Thirdly, we used the criteria list of Drummond et al 11 to assess the methodological quality of economic evaluations. Not every item or subitem in this criteria list was suitable for quality assessment of the economic evaluations included in this review. Subitem 1.2 and item 2 and its subitems both referred to the alternatives included in the evaluation (table 1). Subitems 1.3 and 4.2 were both questions about the viewpoint of the evaluation. The scoring of item 7 and its subitems on discounting of costs and consequences depends on the time horizon of the study. It is unclear which items in the criteria list of Drummond are related to the internal validity of an economic evaluation, which indicates the possibility of bias in the results of a study. Therefore, to assess the quality of economic evaluations, a criteria list like the list with items related to the internal validity of RCTs31 has to be developed.
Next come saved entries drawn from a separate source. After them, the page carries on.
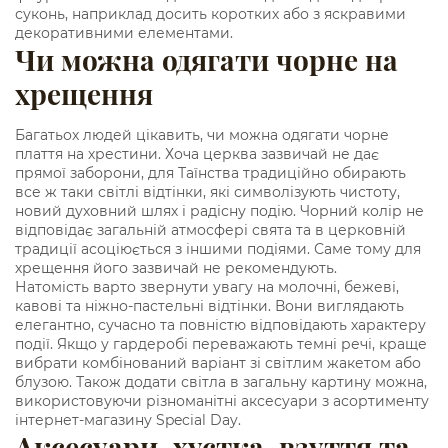
суконь, наприклад досить коротких або з яскравими
декоративними елементами.
Чи можна одягати чорне на
хрещення
Багатьох людей цікавить, чи можна одягати чорне
плаття на хрестини. Хоча церква зазвичай не дає
прямої заборони, для Таїнства традиційно обирають
все ж таки світлі відтінки, які символізують чистоту,
новий духовний шлях і радісну подію. Чорний колір не
відповідає загальній атмосфері свята та в церковній
традиції асоціюється з іншими подіями. Саме тому для
хрещення його зазвичай не рекомендують.
Натомість варто звернути увагу на молочні, бежеві,
кавові та ніжно-пастельні відтінки. Вони виглядають
елегантно, сучасно та повністю відповідають характеру
події. Якщо у гардеробі переважають темні речі, краще
вибрати комбінований варіант зі світлим жакетом або
блузою. Також додати світла в загальну картину можна,
використовуючи різноманітні аксесуари з асортименту
інтернет-магазину Special Day.
Аксесуари, хустка, взуття та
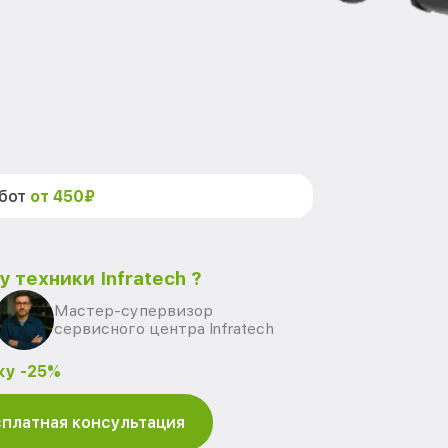
абот
от 450₽
 техники Infratech ?
Мастер-супервизор
сервисного центра Infratech
ку -25%
платная консультация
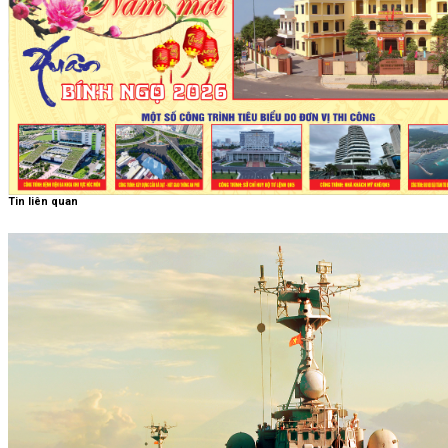
Tin liên quan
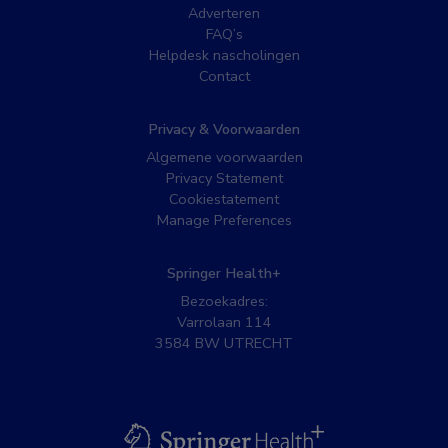
Adverteren
FAQ’s
Helpdesk nascholingen
Contact
Privacy & Voorwaarden
Algemene voorwaarden
Privacy Statement
Cookiestatement
Manage Preferences
Springer Health+
Bezoekadres:
Varrolaan 114
3584 BW UTRECHT
BSL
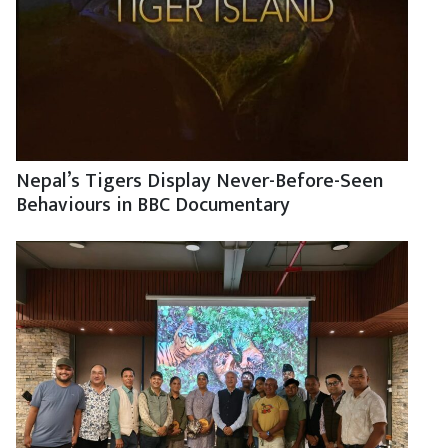
Nepal’s Tigers Display Never-Before-Seen
Behaviours in BBC Documentary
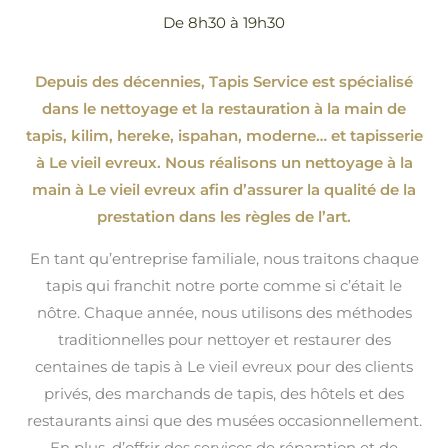
De 8h30 à 19h30
Depuis des décennies, Tapis Service est spécialisé
dans le nettoyage et la restauration à la main de
tapis, kilim, hereke, ispahan
, moderne…
et tapisserie
à Le vieil evreux. Nous réalisons un nettoyage à la
main à Le vieil evreux afin d’assurer la qualité de la
prestation dans les règles de l’art.
En tant qu’entreprise familiale, nous traitons chaque
tapis qui franchit notre porte comme si c’était le
nôtre. Chaque année, nous utilisons des méthodes
traditionnelles pour nettoyer et restaurer des
centaines de tapis à Le vieil evreux pour des clients
privés, des marchands de tapis, des hôtels et des
restaurants ainsi que des musées occasionnellement.
En plus, d’offrir des services de réparation et de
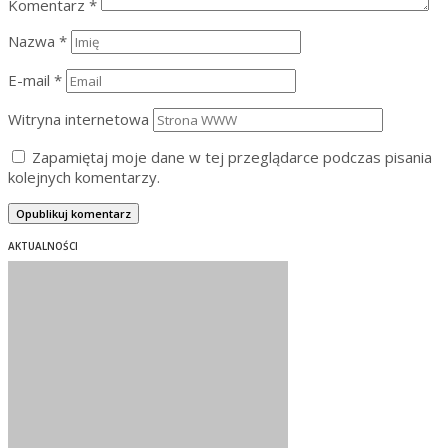
Komentarz
*
Nazwa
*
E-mail
*
Witryna internetowa
Zapamiętaj moje dane w tej przeglądarce podczas pisania
kolejnych komentarzy.
AKTUALNOŚCI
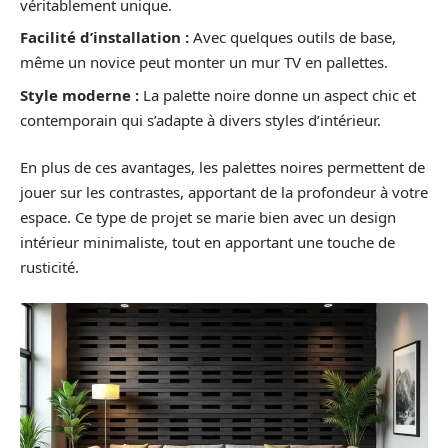
véritablement unique.
Facilité d’installation :
Avec quelques outils de base,
même un novice peut monter un mur TV en pallettes.
Style moderne :
La palette noire donne un aspect chic et
contemporain qui s’adapte à divers styles d’intérieur.
En plus de ces avantages, les palettes noires permettent de
jouer sur les contrastes, apportant de la profondeur à votre
espace. Ce type de projet se marie bien avec un design
intérieur minimaliste, tout en apportant une touche de
rusticité.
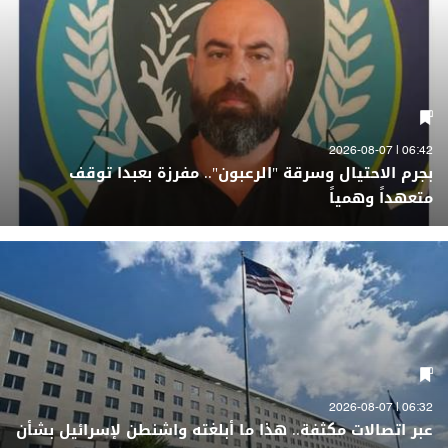
06:42 | 2026-08-07
بجرم الاحتيال وسرقة "الرعبون".. مفرزة بعبدا توقف
متعهداً وهمياً
06:32 | 2026-08-07
عبر اتصالات مكثفة.. هذا ما أبلغته واشنطن لإسرائيل بشأن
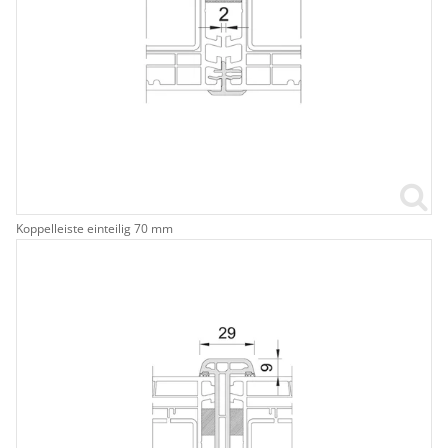
Koppelleiste einteilig 70 mm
The conclusions of this review are slightly different from those of earlier conducted reviews. Stucki stated that “the absence of firm data on the rate of NSAID induced gastric ulcers reduced by misoprostol makes it impossible to conclude whether it is cost effective in patients with chronic arthritis who use NSAIDs”.7 In the review published by Gabriel9 the authors came to the conclusion that “the widespread use of misoprostol prophylaxis not only has important economic consequences, but has important consequences for quality of life. More research is needed to address the clinical trade-offs between cost and quality of life that are inherent in the use of NSAIDs”.
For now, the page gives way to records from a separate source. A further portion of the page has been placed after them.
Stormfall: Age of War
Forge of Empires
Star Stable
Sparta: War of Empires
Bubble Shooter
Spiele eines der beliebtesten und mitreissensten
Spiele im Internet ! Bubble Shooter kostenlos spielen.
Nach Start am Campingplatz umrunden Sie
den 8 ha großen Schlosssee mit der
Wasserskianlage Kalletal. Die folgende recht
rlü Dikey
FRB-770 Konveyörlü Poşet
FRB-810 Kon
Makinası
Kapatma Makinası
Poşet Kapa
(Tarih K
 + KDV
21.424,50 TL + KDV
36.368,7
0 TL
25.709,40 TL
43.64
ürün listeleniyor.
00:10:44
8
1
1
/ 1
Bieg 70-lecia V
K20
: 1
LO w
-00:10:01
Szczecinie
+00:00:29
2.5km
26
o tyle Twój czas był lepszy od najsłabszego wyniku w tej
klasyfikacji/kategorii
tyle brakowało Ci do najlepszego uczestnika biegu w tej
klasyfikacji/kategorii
All evaluations included in this review were decision analytical studies. As described above, some items and subitems of the criteria list of Drummond were less appropriate for the quality assessment of these evaluations. If items 1.2, 3.3, 4.2, and 7 had not been incorporated in the quality assessment of the economic evaluations, the proportion of positively scored items of all evaluations would have been higher.
All these studies contain decision trees implying modulation and simulation of probabilities on a fictive population. There are several simulation models, such as the Markov and Monte Carlo models. However, only two economic evaluations mentioned the simulation model used.15 16 18
There is evidence that some patients experience substantial losses in quality of life because of adverse events of prophylactic drugs.9 However, only one economic evaluation included quality of life and conducted a cost-utility analysis.15 16 Future economic evaluations should include such an analysis because it enables comparison of the cost-utility between different medical technologies.
The time horizons of the economic evaluations were relatively short, considering that NSAID induced gastropathy may occur at any time in the long term treatment of arthritis. The cause of those short time horizons is that the follow up periods used in the RCTs were used as the time horizons in the economic evaluations.
The levels of evidence used in this review were arbitrary. We used a modified version of a Cochrane rating system that is similar to the rating system used by the Cochrane Back Review Group. Other levels of evidence or rating systems are available. The choice is arbitrary. The methodology of qualitative analysis of systematic reviews of economic evaluations should be further developed. However, we do believe that a qualitative analysis using levels of evidence is a good alternative in systematic reviews when a quantitative analysis (meta-analysis) is either not possible or not useful in cases where the study groups, interventions, and outcomes of studies are too heterogeneous.
To summarise, the results of this review confirmed that there is strong evidence that it is cost effective to prescribe misoprostol as prophylactic treatment in arthritic patients taking NSAIDs in daily clinical practice.